Exercise description
Look through the records below for the line with "Privacy Policy". Return that line and each one after it up to and including the line with "Their long lifespan", exactly.

Study material Block Start

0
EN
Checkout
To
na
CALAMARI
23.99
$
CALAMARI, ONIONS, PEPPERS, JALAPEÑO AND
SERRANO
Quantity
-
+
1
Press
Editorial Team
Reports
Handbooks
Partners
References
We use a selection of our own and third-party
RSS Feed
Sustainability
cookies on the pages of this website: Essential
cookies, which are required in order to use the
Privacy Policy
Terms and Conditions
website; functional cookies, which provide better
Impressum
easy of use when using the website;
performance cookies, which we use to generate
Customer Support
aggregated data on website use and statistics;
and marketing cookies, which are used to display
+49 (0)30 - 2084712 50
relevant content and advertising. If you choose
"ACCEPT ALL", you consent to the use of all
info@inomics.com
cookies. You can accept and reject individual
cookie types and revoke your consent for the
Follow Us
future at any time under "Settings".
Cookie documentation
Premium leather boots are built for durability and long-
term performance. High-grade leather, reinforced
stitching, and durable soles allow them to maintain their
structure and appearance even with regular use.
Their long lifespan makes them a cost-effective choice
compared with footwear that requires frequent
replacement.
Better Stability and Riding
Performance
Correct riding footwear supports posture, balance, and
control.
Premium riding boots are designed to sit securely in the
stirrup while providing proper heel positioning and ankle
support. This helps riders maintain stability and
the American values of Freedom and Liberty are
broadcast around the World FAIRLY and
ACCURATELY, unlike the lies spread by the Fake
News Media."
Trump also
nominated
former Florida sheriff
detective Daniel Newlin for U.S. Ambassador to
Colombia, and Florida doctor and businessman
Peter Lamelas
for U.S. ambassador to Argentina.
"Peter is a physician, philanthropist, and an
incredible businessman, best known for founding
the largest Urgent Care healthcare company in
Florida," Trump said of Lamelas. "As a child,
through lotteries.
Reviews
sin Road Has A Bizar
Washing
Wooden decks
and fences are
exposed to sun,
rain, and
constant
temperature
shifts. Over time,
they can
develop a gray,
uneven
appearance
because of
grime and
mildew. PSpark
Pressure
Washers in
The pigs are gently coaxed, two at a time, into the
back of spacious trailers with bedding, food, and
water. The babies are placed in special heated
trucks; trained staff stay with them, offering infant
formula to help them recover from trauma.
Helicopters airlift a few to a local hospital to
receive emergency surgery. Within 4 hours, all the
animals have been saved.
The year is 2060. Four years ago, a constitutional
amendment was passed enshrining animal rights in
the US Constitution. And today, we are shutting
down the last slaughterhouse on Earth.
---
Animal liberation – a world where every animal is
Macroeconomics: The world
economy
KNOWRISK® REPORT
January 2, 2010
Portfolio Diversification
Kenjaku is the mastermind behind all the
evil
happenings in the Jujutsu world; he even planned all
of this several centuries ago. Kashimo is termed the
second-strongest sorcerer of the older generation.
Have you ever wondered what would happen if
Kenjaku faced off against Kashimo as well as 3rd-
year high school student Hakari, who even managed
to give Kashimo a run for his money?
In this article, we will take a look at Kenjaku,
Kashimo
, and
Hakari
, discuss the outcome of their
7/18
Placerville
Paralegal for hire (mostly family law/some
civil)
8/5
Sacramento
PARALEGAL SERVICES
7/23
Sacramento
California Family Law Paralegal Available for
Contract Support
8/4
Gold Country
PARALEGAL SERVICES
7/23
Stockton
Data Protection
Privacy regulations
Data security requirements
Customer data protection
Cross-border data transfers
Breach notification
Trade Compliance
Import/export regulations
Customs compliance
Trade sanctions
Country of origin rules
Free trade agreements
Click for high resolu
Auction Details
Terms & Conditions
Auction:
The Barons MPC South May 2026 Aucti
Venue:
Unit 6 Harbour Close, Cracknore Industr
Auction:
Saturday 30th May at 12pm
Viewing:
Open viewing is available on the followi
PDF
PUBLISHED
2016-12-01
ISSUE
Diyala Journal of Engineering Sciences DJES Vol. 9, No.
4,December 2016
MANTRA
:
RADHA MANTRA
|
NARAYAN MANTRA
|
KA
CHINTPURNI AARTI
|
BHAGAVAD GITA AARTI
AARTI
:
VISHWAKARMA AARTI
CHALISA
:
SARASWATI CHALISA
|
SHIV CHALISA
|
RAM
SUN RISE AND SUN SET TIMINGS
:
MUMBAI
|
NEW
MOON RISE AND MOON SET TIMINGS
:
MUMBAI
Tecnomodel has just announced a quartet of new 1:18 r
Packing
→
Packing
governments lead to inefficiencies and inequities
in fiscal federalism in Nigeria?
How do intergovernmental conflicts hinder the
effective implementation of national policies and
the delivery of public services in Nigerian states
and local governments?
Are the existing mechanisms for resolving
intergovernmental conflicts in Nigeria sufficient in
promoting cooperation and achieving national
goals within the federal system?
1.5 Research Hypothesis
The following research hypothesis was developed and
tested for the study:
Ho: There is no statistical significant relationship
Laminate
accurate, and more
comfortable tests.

Study material Block End

Response box
Privacy Policy
Terms and Conditions
website; functional cookies, which provide better
Impressum
easy of use when using the website;
performance cookies, which we use to generate
Customer Support
aggregated data on website use and statistics;
and marketing cookies, which are used to display
+49 (0)30 - 2084712 50
relevant content and advertising. If you choose
"ACCEPT ALL", you consent to the use of all
info@inomics.com
cookies. You can accept and reject individual
cookie types and revoke your consent for the
Follow Us
future at any time under "Settings".
Cookie documentation
Premium leather boots are built for durability and long-
term performance. High-grade leather, reinforced
stitching, and durable soles allow them to maintain their
structure and appearance even with regular use.
Their long lifespan makes them a cost-effective choice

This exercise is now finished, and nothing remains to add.